SOURCE INFORMATION:
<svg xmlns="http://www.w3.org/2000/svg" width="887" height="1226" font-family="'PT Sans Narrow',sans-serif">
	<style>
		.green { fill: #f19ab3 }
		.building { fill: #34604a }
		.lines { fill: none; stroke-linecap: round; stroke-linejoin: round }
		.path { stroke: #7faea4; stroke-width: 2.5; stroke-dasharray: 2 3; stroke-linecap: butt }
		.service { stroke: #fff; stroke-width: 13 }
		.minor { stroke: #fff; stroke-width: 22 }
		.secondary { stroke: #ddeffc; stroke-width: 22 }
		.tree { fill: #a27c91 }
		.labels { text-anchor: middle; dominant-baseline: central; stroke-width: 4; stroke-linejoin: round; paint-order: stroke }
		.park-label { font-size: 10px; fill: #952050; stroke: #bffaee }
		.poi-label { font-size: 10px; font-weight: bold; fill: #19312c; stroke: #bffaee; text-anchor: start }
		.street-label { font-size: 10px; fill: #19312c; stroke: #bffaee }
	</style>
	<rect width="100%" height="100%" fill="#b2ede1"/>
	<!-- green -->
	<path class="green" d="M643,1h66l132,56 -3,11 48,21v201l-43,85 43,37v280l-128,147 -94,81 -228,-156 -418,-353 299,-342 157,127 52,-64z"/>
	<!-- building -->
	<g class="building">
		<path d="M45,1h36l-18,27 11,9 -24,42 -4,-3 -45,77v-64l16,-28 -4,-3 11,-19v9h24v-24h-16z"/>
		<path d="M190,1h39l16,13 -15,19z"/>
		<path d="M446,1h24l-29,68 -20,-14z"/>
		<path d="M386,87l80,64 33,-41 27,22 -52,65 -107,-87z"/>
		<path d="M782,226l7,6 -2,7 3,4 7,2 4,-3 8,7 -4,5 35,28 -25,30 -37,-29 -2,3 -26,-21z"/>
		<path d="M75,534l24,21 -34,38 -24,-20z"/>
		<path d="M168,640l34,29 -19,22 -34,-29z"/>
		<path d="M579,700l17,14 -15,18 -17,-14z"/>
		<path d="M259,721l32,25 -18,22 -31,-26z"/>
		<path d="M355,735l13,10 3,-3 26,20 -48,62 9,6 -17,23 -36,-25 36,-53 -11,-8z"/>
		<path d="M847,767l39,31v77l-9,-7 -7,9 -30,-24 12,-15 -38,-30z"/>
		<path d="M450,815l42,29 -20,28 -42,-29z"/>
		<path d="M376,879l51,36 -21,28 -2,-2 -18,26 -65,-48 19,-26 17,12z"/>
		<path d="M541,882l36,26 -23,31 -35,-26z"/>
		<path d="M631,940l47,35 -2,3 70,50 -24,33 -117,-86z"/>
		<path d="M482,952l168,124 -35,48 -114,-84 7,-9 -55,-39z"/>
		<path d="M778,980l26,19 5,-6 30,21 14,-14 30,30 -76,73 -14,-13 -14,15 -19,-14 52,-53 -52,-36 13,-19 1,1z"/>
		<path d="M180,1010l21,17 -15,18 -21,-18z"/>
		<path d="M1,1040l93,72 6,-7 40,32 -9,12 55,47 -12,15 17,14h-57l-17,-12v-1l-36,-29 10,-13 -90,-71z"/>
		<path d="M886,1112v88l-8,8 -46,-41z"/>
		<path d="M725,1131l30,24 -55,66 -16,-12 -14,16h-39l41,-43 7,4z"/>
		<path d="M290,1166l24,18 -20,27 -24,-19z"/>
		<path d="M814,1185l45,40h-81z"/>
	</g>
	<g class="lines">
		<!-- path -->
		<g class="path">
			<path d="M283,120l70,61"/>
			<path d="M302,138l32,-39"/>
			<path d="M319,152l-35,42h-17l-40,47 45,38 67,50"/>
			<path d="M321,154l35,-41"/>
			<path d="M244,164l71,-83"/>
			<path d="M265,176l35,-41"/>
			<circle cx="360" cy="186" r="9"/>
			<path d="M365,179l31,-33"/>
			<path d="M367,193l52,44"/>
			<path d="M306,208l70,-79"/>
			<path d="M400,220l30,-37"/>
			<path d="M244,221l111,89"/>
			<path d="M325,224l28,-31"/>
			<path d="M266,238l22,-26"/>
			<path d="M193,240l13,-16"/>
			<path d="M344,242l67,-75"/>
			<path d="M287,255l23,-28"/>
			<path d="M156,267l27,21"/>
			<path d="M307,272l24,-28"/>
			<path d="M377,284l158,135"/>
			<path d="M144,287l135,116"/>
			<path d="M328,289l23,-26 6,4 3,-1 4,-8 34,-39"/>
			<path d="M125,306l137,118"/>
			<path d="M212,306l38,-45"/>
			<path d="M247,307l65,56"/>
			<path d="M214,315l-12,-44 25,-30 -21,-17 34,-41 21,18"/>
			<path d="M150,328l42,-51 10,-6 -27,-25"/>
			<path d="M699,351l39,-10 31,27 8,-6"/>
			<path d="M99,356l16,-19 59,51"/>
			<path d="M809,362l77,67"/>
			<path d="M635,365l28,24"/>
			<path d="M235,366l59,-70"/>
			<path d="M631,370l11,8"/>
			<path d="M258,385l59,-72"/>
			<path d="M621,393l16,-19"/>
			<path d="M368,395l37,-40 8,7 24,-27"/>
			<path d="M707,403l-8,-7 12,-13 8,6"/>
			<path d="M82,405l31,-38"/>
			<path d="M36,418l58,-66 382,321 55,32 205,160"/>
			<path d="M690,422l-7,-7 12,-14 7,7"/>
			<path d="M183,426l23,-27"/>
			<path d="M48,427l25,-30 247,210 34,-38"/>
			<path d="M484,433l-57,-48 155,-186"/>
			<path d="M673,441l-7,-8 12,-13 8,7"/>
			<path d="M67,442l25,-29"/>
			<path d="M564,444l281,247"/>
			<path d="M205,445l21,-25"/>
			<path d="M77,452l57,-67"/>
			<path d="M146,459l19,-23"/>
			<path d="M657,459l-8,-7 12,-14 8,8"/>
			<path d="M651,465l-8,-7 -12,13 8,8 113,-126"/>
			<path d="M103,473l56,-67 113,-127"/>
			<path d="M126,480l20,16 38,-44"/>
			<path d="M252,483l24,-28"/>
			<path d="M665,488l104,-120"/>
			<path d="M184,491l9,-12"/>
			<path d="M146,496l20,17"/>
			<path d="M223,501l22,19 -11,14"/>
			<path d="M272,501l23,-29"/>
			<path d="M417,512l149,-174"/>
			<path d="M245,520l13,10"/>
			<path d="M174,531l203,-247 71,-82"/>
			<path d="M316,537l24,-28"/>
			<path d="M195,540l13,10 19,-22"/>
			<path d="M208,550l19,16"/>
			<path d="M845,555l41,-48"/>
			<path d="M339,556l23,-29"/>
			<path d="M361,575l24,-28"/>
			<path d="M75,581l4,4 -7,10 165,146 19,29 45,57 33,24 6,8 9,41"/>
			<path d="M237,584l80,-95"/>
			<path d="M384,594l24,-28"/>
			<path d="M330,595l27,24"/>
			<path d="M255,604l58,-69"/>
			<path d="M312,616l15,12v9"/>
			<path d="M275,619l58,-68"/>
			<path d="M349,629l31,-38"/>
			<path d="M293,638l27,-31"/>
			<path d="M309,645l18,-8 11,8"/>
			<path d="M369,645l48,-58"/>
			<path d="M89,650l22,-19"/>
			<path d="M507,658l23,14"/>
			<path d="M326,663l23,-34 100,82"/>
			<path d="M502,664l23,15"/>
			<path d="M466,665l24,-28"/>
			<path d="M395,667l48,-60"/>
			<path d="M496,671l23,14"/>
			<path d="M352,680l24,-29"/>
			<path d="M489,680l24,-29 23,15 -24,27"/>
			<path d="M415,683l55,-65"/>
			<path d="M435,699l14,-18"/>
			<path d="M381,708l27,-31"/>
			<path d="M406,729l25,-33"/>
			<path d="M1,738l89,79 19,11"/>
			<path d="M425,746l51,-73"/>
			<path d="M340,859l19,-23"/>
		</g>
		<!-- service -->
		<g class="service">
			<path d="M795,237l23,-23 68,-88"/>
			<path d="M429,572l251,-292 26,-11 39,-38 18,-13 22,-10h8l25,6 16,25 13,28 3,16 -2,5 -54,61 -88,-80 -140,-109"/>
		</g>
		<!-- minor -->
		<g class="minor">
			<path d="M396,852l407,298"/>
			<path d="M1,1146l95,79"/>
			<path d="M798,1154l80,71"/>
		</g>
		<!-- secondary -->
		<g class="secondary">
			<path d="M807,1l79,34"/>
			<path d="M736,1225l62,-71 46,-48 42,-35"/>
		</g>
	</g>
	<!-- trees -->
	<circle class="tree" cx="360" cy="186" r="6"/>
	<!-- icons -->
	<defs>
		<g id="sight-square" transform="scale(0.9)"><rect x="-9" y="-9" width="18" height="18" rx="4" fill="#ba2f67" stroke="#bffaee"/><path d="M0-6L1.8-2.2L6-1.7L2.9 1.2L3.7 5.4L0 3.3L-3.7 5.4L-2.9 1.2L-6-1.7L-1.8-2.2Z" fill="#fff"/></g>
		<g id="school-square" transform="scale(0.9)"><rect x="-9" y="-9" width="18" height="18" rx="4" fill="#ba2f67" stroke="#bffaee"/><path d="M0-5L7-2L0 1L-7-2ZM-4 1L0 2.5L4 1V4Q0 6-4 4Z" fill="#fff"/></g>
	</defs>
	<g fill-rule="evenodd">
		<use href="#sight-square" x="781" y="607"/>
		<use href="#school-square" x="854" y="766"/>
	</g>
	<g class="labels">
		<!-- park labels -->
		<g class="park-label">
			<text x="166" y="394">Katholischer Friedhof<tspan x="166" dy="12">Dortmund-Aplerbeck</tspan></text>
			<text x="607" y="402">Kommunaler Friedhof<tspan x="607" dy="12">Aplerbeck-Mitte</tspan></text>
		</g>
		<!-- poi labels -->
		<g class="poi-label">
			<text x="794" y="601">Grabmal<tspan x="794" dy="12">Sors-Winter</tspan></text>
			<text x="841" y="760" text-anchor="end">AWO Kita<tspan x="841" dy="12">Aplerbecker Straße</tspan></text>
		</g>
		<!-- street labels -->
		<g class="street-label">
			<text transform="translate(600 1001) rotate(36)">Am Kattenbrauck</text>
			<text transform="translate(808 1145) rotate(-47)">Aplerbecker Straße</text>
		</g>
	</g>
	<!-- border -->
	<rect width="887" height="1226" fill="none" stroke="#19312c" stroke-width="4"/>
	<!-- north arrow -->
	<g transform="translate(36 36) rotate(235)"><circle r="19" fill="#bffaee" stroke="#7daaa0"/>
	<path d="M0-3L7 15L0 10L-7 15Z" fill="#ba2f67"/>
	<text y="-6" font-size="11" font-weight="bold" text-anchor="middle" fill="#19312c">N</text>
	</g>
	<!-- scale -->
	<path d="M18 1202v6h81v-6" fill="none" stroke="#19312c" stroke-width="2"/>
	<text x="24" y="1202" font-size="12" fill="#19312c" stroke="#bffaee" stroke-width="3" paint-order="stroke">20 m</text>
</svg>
...
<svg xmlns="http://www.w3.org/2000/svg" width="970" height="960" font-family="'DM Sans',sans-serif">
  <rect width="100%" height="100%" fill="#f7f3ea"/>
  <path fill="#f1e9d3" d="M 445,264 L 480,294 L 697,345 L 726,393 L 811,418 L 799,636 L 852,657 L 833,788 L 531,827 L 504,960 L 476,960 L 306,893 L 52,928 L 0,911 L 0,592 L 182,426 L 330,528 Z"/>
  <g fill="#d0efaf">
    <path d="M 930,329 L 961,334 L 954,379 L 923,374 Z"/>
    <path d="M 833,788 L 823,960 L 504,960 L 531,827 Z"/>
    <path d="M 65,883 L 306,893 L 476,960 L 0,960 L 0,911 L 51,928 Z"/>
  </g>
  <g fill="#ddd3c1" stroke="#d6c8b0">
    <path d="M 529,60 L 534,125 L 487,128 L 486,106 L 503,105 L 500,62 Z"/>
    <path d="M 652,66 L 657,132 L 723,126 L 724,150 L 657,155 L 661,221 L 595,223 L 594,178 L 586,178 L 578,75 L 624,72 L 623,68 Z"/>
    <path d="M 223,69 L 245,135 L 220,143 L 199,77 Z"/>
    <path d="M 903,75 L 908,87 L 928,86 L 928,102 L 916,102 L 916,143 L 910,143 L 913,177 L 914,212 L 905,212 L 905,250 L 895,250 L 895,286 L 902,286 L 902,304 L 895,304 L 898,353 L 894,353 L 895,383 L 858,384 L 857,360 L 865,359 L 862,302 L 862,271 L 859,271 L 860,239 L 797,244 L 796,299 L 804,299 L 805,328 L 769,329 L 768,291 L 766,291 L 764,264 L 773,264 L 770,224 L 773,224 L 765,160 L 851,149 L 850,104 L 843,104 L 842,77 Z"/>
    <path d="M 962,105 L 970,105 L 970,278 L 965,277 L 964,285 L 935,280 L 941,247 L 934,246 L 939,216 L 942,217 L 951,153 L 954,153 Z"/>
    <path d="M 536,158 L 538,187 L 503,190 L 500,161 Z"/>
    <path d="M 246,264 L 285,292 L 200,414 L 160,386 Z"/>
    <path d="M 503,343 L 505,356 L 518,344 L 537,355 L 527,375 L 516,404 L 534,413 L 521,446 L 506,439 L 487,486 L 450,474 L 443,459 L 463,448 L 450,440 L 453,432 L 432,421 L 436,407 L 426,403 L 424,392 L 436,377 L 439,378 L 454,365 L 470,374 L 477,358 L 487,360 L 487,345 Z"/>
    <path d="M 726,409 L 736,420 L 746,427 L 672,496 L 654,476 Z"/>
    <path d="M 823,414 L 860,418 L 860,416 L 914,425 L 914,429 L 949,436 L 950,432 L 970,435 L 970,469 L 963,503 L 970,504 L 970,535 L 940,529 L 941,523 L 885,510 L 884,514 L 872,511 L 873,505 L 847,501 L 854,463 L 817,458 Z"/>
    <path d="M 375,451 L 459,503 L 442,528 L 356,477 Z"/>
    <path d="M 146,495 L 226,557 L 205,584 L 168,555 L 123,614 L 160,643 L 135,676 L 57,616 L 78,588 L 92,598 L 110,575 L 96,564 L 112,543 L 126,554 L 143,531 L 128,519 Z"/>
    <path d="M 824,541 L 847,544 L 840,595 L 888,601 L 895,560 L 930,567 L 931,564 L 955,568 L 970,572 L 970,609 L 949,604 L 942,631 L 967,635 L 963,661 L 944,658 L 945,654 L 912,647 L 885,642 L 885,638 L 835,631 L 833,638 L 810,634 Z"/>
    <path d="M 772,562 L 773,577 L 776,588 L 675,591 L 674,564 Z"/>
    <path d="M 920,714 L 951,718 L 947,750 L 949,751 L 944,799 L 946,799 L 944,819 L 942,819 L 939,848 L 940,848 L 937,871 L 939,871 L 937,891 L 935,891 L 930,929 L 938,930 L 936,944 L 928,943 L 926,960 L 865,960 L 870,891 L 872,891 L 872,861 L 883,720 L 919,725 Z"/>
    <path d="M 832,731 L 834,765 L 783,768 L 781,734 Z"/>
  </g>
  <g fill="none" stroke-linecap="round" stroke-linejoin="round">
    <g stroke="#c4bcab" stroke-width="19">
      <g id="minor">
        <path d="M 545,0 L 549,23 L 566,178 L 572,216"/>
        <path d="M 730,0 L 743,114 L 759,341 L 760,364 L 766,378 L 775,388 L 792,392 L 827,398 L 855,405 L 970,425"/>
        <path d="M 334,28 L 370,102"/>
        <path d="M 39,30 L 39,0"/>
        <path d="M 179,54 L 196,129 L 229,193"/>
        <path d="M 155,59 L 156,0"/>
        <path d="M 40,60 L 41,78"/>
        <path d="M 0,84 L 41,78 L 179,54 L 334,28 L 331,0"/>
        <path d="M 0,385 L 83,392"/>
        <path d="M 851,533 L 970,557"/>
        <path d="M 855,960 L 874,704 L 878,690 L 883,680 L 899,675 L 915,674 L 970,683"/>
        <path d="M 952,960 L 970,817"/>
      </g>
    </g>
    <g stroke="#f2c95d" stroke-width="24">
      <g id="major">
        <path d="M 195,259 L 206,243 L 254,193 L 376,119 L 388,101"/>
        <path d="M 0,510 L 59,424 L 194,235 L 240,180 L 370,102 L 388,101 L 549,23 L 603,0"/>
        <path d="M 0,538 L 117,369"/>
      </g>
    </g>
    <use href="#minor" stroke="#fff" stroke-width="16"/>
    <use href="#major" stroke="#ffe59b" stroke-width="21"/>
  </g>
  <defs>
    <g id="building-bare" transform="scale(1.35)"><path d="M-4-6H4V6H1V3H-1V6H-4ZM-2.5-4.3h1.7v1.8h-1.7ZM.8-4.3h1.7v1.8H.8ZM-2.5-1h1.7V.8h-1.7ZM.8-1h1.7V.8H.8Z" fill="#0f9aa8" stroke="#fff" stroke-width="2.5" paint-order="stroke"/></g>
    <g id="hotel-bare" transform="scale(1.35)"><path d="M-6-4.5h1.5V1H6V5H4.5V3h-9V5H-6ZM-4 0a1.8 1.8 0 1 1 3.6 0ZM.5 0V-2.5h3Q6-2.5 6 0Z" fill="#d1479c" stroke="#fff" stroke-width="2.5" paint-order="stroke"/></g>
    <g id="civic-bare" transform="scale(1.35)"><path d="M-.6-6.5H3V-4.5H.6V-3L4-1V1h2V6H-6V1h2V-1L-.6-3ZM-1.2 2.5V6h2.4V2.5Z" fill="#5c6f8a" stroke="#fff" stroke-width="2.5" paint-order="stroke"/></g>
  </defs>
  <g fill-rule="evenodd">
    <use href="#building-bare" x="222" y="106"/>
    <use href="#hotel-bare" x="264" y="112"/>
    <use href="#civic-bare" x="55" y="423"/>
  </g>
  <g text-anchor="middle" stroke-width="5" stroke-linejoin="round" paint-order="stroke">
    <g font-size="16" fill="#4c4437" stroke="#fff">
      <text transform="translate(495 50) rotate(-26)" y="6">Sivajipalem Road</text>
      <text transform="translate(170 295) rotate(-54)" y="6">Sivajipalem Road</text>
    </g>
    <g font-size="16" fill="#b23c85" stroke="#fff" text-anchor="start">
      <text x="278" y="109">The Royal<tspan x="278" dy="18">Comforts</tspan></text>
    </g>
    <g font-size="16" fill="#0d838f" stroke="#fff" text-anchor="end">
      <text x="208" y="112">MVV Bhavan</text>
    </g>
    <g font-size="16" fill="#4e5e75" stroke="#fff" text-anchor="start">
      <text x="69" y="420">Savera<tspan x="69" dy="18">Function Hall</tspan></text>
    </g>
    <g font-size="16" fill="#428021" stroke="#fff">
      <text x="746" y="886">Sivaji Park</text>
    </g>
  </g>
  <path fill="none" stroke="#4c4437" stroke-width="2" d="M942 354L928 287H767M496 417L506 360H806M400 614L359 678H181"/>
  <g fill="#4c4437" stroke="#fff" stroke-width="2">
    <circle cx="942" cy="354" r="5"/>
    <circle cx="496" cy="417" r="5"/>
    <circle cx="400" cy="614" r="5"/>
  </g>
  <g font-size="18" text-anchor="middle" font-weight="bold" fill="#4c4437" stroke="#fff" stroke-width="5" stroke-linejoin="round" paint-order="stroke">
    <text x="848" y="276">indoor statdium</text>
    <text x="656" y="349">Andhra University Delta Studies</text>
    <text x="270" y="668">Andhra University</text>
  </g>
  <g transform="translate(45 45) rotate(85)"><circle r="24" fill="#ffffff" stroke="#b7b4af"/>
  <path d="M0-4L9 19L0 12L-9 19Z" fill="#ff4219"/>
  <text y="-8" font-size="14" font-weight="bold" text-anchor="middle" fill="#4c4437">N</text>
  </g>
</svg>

WHAT IS BEING ASKED: From the listing above, pick out every line containing "rule".

OUTPUT FOR THIS TASK:
	<g fill-rule="evenodd">
  <g fill-rule="evenodd">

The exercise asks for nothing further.